### Exercise instructions
Your reply should contain only the line with "53: (771, 47, 7.05)" and the lines after it through the end of the data, each written out exactly.

### Dataset records
_ _ _ _ _ _ _

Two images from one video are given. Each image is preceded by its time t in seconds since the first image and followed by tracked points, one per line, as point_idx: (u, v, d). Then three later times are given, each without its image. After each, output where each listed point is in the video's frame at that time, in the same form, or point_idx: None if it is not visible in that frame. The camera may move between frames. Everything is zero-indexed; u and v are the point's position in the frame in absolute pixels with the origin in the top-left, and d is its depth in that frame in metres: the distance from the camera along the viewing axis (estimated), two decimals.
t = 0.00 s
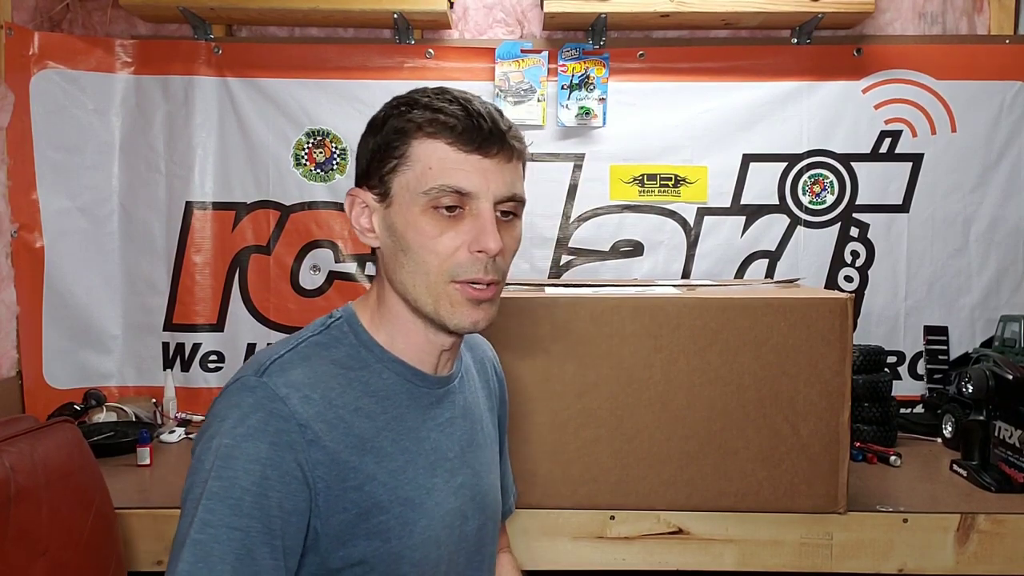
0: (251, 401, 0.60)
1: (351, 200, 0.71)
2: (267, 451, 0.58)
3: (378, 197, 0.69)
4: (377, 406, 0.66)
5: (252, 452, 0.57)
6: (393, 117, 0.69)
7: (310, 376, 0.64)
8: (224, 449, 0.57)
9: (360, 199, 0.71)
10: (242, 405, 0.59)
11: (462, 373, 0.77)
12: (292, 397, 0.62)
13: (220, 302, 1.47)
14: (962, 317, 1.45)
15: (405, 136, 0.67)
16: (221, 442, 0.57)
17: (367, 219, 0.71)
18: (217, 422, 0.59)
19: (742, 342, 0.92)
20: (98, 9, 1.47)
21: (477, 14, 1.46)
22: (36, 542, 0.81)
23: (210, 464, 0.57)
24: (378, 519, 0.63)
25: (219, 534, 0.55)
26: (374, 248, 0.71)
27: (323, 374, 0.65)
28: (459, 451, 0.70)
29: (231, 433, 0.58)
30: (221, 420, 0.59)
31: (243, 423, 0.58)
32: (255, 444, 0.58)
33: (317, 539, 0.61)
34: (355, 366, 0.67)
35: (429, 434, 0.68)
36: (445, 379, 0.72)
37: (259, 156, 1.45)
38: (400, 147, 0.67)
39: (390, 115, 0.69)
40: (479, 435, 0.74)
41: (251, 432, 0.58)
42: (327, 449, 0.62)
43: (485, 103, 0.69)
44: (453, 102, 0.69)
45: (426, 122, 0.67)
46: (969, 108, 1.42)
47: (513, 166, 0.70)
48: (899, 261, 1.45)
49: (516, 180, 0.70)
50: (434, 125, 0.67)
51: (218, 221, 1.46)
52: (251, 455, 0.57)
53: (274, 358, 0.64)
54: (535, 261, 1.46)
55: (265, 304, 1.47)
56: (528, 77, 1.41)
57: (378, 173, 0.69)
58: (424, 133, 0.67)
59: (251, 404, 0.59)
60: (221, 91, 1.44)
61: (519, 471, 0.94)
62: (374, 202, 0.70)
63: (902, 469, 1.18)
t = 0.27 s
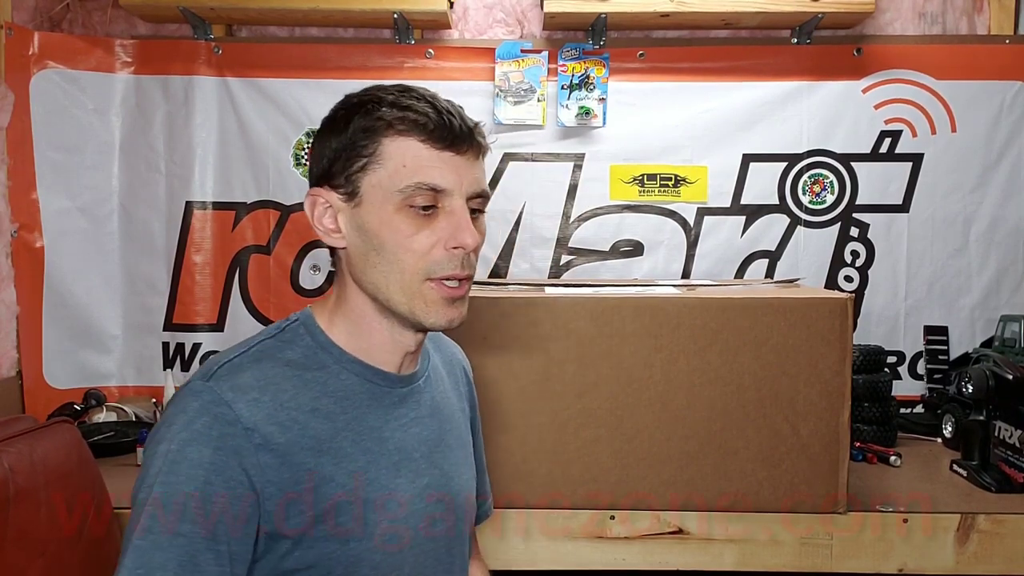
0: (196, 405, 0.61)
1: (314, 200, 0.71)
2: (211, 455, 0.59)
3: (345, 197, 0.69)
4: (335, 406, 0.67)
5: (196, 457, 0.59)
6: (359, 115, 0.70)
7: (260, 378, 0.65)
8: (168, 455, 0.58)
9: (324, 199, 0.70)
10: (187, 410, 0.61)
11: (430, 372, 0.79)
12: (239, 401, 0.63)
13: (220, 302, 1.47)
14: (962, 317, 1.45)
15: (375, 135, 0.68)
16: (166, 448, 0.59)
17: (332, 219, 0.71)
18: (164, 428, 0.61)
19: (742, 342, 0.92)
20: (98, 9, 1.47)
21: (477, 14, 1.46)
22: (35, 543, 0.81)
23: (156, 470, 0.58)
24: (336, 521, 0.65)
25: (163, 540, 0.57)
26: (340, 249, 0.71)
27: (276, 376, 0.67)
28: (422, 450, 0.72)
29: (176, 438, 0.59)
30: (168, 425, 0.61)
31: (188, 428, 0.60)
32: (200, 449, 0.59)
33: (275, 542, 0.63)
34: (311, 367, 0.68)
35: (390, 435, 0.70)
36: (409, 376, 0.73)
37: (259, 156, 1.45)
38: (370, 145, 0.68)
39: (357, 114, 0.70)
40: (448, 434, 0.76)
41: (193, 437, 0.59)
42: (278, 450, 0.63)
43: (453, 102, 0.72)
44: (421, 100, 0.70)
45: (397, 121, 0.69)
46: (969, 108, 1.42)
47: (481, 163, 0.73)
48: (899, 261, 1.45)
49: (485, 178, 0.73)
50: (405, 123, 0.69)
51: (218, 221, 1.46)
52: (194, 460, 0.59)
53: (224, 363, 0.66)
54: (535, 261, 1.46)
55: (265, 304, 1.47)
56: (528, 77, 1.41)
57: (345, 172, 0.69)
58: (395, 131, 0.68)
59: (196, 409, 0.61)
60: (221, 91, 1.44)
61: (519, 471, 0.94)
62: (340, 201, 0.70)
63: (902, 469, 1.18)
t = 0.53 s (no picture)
0: (148, 412, 0.62)
1: (266, 201, 0.76)
2: (161, 462, 0.61)
3: (286, 194, 0.74)
4: (297, 410, 0.70)
5: (145, 464, 0.60)
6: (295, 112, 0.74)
7: (215, 384, 0.67)
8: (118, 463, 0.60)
9: (273, 199, 0.75)
10: (140, 416, 0.61)
11: (400, 373, 0.81)
12: (190, 406, 0.64)
13: (219, 302, 1.46)
14: (963, 317, 1.44)
15: (305, 128, 0.72)
16: (117, 456, 0.60)
17: (281, 218, 0.75)
18: (117, 435, 0.62)
19: (743, 342, 0.91)
20: (97, 8, 1.47)
21: (477, 13, 1.46)
22: (30, 544, 0.80)
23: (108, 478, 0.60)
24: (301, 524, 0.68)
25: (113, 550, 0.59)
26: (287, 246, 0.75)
27: (233, 380, 0.68)
28: (388, 451, 0.75)
29: (127, 444, 0.60)
30: (120, 433, 0.62)
31: (138, 435, 0.61)
32: (149, 456, 0.60)
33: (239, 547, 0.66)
34: (270, 371, 0.71)
35: (352, 437, 0.73)
36: (373, 378, 0.76)
37: (258, 155, 1.45)
38: (300, 139, 0.72)
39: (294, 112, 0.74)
40: (416, 435, 0.79)
41: (142, 444, 0.60)
42: (235, 454, 0.65)
43: (385, 92, 0.74)
44: (351, 93, 0.73)
45: (322, 113, 0.72)
46: (970, 108, 1.42)
47: (415, 152, 0.74)
48: (901, 261, 1.44)
49: (420, 167, 0.74)
50: (331, 115, 0.71)
51: (217, 221, 1.46)
52: (144, 468, 0.60)
53: (178, 368, 0.67)
54: (534, 261, 1.46)
55: (263, 303, 1.46)
56: (528, 77, 1.40)
57: (285, 171, 0.73)
58: (320, 123, 0.71)
59: (147, 415, 0.62)
60: (219, 90, 1.43)
61: (518, 472, 0.93)
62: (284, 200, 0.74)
63: (903, 470, 1.18)
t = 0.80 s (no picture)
0: (118, 420, 0.63)
1: (238, 206, 0.77)
2: (130, 470, 0.62)
3: (257, 198, 0.75)
4: (273, 415, 0.71)
5: (115, 472, 0.61)
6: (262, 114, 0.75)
7: (188, 390, 0.68)
8: (89, 471, 0.61)
9: (244, 204, 0.77)
10: (110, 424, 0.63)
11: (382, 375, 0.82)
12: (161, 413, 0.65)
13: (220, 302, 1.47)
14: (962, 317, 1.45)
15: (272, 131, 0.73)
16: (89, 463, 0.62)
17: (252, 222, 0.77)
18: (89, 442, 0.63)
19: (742, 342, 0.92)
20: (98, 9, 1.47)
21: (477, 14, 1.46)
22: (31, 543, 0.81)
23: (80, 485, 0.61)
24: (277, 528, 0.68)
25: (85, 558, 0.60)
26: (261, 249, 0.77)
27: (207, 385, 0.69)
28: (368, 454, 0.76)
29: (98, 452, 0.62)
30: (93, 441, 0.63)
31: (108, 443, 0.62)
32: (119, 464, 0.62)
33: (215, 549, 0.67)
34: (246, 376, 0.72)
35: (331, 439, 0.73)
36: (352, 379, 0.77)
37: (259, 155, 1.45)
38: (268, 143, 0.73)
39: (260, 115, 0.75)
40: (397, 437, 0.79)
41: (112, 452, 0.62)
42: (206, 460, 0.66)
43: (350, 91, 0.74)
44: (317, 93, 0.73)
45: (288, 115, 0.72)
46: (969, 108, 1.42)
47: (384, 151, 0.74)
48: (900, 261, 1.45)
49: (389, 166, 0.74)
50: (297, 117, 0.72)
51: (218, 221, 1.46)
52: (114, 476, 0.61)
53: (151, 374, 0.68)
54: (534, 261, 1.46)
55: (265, 303, 1.47)
56: (528, 77, 1.41)
57: (255, 175, 0.74)
58: (286, 126, 0.72)
59: (117, 423, 0.63)
60: (220, 91, 1.44)
61: (518, 472, 0.94)
62: (255, 203, 0.75)
63: (902, 469, 1.18)
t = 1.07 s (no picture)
0: (113, 423, 0.63)
1: (233, 209, 0.77)
2: (127, 473, 0.62)
3: (252, 202, 0.75)
4: (268, 418, 0.70)
5: (111, 475, 0.61)
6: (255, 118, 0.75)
7: (183, 393, 0.68)
8: (85, 474, 0.61)
9: (240, 207, 0.77)
10: (105, 428, 0.63)
11: (378, 377, 0.82)
12: (157, 416, 0.65)
13: (220, 302, 1.47)
14: (962, 317, 1.45)
15: (266, 135, 0.73)
16: (84, 467, 0.62)
17: (248, 225, 0.77)
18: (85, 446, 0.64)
19: (742, 342, 0.92)
20: (98, 9, 1.47)
21: (477, 14, 1.46)
22: (31, 544, 0.81)
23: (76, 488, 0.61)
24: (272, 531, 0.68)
25: (81, 562, 0.61)
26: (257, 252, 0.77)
27: (203, 388, 0.69)
28: (364, 456, 0.75)
29: (93, 455, 0.62)
30: (89, 444, 0.63)
31: (104, 447, 0.62)
32: (115, 467, 0.62)
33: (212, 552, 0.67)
34: (241, 379, 0.71)
35: (326, 442, 0.73)
36: (349, 381, 0.76)
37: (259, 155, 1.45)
38: (262, 147, 0.73)
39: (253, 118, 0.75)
40: (394, 439, 0.79)
41: (109, 455, 0.62)
42: (201, 463, 0.66)
43: (344, 93, 0.74)
44: (311, 96, 0.73)
45: (282, 118, 0.72)
46: (969, 108, 1.42)
47: (379, 152, 0.74)
48: (900, 261, 1.44)
49: (385, 167, 0.74)
50: (291, 120, 0.72)
51: (218, 221, 1.46)
52: (110, 479, 0.61)
53: (146, 378, 0.69)
54: (534, 261, 1.46)
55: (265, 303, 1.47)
56: (528, 77, 1.41)
57: (250, 179, 0.74)
58: (281, 129, 0.72)
59: (113, 426, 0.63)
60: (220, 90, 1.44)
61: (518, 472, 0.94)
62: (250, 207, 0.75)
63: (901, 469, 1.18)
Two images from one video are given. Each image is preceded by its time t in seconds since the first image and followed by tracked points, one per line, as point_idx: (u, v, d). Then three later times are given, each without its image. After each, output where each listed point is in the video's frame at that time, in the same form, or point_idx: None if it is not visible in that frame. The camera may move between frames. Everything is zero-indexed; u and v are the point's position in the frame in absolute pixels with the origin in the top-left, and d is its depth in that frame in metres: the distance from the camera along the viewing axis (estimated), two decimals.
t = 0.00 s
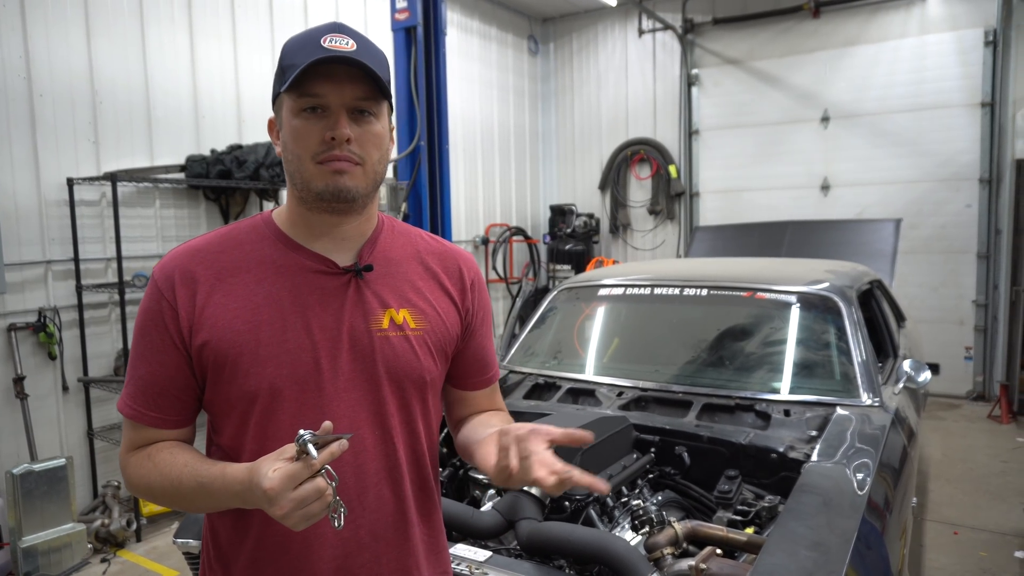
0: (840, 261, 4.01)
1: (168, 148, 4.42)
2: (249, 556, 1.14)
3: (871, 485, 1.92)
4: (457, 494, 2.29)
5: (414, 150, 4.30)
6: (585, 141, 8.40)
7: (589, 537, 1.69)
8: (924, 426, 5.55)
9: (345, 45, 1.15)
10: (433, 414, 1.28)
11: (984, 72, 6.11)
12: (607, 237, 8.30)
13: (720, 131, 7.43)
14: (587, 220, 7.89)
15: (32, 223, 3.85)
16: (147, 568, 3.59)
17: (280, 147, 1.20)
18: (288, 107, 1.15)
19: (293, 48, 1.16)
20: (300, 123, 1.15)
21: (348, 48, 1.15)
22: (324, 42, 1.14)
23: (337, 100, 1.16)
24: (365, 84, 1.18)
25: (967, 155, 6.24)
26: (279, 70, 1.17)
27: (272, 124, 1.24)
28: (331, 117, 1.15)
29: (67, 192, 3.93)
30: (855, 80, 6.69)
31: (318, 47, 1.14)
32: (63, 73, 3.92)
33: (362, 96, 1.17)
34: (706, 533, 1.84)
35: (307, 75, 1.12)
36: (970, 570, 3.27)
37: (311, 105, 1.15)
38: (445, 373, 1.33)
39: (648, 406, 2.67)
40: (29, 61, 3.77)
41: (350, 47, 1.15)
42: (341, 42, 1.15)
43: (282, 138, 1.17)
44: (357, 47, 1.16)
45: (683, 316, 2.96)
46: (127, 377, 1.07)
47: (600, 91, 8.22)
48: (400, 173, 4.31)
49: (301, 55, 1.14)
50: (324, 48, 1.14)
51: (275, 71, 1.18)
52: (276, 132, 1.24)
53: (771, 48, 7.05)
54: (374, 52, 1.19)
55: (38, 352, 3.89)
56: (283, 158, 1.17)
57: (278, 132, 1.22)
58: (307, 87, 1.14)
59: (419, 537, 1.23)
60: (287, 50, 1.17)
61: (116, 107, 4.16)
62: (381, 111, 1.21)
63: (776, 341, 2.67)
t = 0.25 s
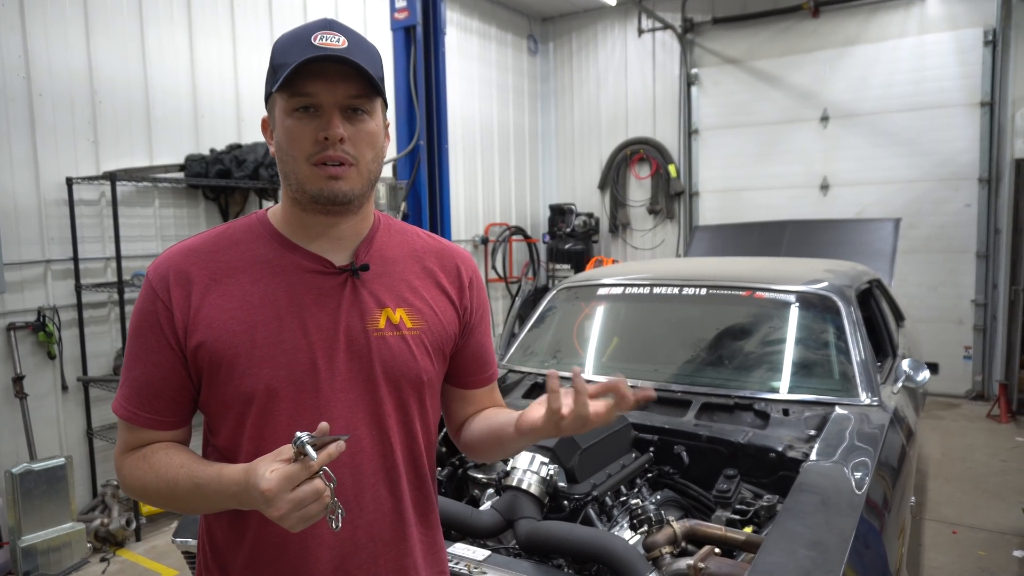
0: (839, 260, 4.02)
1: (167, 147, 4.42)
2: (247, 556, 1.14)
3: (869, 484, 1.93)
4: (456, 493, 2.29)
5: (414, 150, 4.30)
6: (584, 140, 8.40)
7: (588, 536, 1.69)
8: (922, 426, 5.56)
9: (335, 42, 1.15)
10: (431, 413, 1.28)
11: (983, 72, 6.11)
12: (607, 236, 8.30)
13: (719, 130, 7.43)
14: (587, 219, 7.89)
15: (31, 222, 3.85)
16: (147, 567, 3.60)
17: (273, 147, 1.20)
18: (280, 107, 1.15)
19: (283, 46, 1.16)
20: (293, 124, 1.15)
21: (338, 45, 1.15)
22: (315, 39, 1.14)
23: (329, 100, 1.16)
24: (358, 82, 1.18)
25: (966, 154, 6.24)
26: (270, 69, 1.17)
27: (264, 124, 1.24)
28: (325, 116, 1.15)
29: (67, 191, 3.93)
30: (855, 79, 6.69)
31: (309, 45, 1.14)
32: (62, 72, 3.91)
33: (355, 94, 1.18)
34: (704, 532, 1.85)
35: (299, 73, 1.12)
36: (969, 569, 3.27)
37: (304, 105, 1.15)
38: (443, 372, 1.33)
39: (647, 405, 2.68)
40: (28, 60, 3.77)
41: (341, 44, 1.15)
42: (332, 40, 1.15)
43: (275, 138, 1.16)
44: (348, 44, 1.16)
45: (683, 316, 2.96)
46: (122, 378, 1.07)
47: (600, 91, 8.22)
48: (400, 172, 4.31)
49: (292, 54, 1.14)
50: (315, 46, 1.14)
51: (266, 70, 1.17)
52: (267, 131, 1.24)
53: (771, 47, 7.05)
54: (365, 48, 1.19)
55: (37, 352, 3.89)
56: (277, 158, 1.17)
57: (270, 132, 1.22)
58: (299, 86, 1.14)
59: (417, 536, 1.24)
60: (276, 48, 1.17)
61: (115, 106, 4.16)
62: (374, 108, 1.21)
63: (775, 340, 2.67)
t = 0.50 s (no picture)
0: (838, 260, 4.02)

_ _ _ _ _ _ _

### Solution for this problem
53: (771, 47, 7.05)
54: (365, 48, 1.19)
55: (37, 352, 3.89)
56: (277, 158, 1.17)
57: (270, 132, 1.22)
58: (299, 86, 1.14)
59: (417, 536, 1.24)
60: (276, 48, 1.17)
61: (115, 106, 4.16)
62: (374, 108, 1.21)
63: (775, 340, 2.67)
t = 0.50 s (no picture)
0: (838, 260, 4.02)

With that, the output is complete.